Subject: Re: stray ifnet pointers in mcast membership records & cloning -> crash
To: Bill Studenmund <wrstuden@netbsd.org>
From: Greg Troxel <gdt@ir.bbn.com>
List: tech-net
Date: 03/02/2005 21:47:03
> From: Bill Studenmund <wrstuden@netbsd.org>
> 
> On Wed, Mar 02, 2005 at 12:30:10PM -0500, Greg Troxel wrote:
> >=20
> > Sure.  My real concern is that interface deletion is not safe.  Given
> > that these invariants are becoming kind of hairy, I think the only
> > safe thing to do (from a software maintenance viewpoint) is to have
> > interface destruction always scan all data structures that might have
> > ifnbet pointers.
> 
> Perhaps I'm reading too much detail into your suggestion. I agree that we
> need to nudge everything that has an ifp, so that it will notice that the
> interface's gone. I think though that the ifdetach routine may not be the
> best place to do it; it may be happening in an interrupt routine.
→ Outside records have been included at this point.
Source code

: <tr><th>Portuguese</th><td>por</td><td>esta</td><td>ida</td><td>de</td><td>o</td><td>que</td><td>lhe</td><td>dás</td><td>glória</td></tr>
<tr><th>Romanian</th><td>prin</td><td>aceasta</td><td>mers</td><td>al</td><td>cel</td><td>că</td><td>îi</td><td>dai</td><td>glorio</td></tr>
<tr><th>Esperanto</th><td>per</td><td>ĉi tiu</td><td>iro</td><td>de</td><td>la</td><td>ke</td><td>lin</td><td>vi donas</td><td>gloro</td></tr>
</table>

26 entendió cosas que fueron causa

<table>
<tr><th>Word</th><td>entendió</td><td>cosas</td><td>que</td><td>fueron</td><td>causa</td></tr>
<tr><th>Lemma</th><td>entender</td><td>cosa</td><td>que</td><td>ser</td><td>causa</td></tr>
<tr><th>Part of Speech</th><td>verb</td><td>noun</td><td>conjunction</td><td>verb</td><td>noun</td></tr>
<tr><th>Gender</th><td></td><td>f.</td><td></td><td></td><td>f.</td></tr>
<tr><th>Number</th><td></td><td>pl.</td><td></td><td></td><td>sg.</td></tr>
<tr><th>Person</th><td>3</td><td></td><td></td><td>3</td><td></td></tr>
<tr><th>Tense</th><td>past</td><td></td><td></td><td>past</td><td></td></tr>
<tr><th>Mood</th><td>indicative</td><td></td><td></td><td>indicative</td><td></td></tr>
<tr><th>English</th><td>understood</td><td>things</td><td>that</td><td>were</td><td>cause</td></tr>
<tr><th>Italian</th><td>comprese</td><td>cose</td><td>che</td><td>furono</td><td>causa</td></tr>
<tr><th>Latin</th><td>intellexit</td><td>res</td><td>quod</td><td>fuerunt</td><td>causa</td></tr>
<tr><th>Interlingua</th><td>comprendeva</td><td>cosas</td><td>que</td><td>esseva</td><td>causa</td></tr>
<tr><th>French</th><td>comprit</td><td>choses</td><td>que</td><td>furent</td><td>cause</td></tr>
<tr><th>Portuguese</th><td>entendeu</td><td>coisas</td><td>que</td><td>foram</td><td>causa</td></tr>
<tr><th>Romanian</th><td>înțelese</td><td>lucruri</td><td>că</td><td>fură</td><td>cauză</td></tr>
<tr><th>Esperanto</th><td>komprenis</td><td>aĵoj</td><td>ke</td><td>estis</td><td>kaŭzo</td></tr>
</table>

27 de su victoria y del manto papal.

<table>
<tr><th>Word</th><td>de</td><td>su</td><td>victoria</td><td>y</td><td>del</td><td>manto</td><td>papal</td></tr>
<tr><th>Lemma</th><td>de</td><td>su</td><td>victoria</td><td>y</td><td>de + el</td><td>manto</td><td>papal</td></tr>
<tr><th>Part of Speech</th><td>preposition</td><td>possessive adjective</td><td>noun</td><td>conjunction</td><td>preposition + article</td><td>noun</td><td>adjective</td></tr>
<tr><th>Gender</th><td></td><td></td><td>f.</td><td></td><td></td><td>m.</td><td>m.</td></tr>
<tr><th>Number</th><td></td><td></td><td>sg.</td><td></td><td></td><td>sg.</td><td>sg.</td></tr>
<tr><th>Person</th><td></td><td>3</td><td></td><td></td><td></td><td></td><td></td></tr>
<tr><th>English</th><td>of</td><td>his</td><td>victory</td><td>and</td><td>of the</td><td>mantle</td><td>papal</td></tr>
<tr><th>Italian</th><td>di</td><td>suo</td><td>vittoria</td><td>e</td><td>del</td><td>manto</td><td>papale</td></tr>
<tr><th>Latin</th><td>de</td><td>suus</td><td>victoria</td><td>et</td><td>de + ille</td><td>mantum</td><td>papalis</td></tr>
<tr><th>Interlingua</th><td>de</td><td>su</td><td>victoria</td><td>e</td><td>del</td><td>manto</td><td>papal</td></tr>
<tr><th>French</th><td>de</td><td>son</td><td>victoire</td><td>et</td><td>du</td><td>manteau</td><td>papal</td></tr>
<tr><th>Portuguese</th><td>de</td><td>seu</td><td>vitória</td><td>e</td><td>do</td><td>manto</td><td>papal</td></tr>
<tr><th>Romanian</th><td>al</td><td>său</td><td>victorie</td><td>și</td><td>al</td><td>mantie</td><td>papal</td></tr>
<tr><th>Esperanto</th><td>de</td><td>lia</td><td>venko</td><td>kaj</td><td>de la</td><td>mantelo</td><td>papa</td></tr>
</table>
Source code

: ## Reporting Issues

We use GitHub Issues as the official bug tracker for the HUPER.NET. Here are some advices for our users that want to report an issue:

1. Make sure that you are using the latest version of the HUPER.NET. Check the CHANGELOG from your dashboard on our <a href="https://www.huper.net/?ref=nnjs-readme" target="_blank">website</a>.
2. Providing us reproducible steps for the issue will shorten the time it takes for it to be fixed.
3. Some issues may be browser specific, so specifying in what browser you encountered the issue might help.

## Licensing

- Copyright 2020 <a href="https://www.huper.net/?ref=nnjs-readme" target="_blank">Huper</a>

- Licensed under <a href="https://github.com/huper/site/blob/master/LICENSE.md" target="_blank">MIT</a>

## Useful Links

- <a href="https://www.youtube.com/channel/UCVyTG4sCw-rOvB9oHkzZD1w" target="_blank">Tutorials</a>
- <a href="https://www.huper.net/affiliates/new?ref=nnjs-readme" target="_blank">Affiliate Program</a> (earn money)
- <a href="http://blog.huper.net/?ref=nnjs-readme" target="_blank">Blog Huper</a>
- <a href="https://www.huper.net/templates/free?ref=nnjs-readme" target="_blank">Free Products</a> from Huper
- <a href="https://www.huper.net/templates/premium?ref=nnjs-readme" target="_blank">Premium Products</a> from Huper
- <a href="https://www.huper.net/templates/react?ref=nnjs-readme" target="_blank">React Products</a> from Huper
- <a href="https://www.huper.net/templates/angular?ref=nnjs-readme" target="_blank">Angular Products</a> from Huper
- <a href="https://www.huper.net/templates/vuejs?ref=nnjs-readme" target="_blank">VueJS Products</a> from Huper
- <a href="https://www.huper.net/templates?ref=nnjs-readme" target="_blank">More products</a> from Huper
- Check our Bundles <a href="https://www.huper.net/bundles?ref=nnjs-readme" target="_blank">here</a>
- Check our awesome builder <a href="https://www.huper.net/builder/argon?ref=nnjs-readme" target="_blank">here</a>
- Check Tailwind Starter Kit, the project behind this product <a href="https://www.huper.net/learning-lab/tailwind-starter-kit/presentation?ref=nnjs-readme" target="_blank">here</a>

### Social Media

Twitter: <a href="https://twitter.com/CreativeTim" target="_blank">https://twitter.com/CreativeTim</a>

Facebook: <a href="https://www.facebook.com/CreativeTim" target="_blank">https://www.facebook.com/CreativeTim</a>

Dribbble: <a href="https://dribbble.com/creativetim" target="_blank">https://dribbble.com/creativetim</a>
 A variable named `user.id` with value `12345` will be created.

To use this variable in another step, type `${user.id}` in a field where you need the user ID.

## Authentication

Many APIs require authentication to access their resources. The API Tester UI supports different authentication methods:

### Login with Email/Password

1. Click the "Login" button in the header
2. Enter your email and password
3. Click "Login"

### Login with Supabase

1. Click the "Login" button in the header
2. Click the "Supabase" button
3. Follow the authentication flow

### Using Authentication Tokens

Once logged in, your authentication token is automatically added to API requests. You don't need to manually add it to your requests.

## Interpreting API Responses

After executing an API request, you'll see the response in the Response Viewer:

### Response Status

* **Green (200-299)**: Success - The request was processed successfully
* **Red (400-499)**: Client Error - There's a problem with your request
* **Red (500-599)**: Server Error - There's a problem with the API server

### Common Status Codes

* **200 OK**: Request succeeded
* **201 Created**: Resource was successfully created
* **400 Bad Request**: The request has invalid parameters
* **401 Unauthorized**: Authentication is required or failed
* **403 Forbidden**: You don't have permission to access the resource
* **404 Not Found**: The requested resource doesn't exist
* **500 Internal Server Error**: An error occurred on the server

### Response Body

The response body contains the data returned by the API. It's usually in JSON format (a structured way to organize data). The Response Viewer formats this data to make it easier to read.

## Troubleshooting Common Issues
So we do
> enough to get the interface coming down (no new traffic for instnace) then
> start things draining off.

That's not what I was getting at.

Currently, sys/net/if.c:if_detach() (which says it must be called with
thread context) does a lot of things to find and remove references to
the ifp.  I think it's almost correct - it just doesn't scan protocols
with address families that weren't on the interface.  So the following
sequence leads to trouble, and I think it's what happening in my case:

  ppp0 created

  v4 address configure on ppp0

  join of 224.0.0.5 with local address of ppp0, or via ifindex,
  resulting in mcast membership (224.0.0.5, ppp0-ifp)

  pppd gets sighup and shuts down gracefully

  v4 address removed on ppp0

  ppp0 destroyed
     if_detach doesn't invoke PRU_PURGEIF on rip_usrreq, since there
     are no AF_INET addresses

  Now, there is bad/stale ifp in multicast options on the socket
  still.  quagga tries to leave the group, or ospfd hits a bug of its
  own and segfaults and the system-invoked close of the socket leaves
  the group.

I see two ways to fix this:

a) in if_detach, invoke PRU_PURGEIF on all protocols in all AFs,
regardless of what addresses are configured.

b) Declare and ensure an invariant that is stronger than the current
"all reachable ifp pointers point to a struct ifnet that is valid and
in ifindex2ifnet", which would additionally require

  all ifp pointers in use in storage belonging to AF x point to a
  struct ifnet which has an address of AF x configured

To get b, we would have to do purgeif processing on address removal.
This seems like an overly complicated invariant, and one not as likely
to remain true in the face of future code changes.  Having a central
"all places that have ifps get called from here to clean up" place
seems preferable.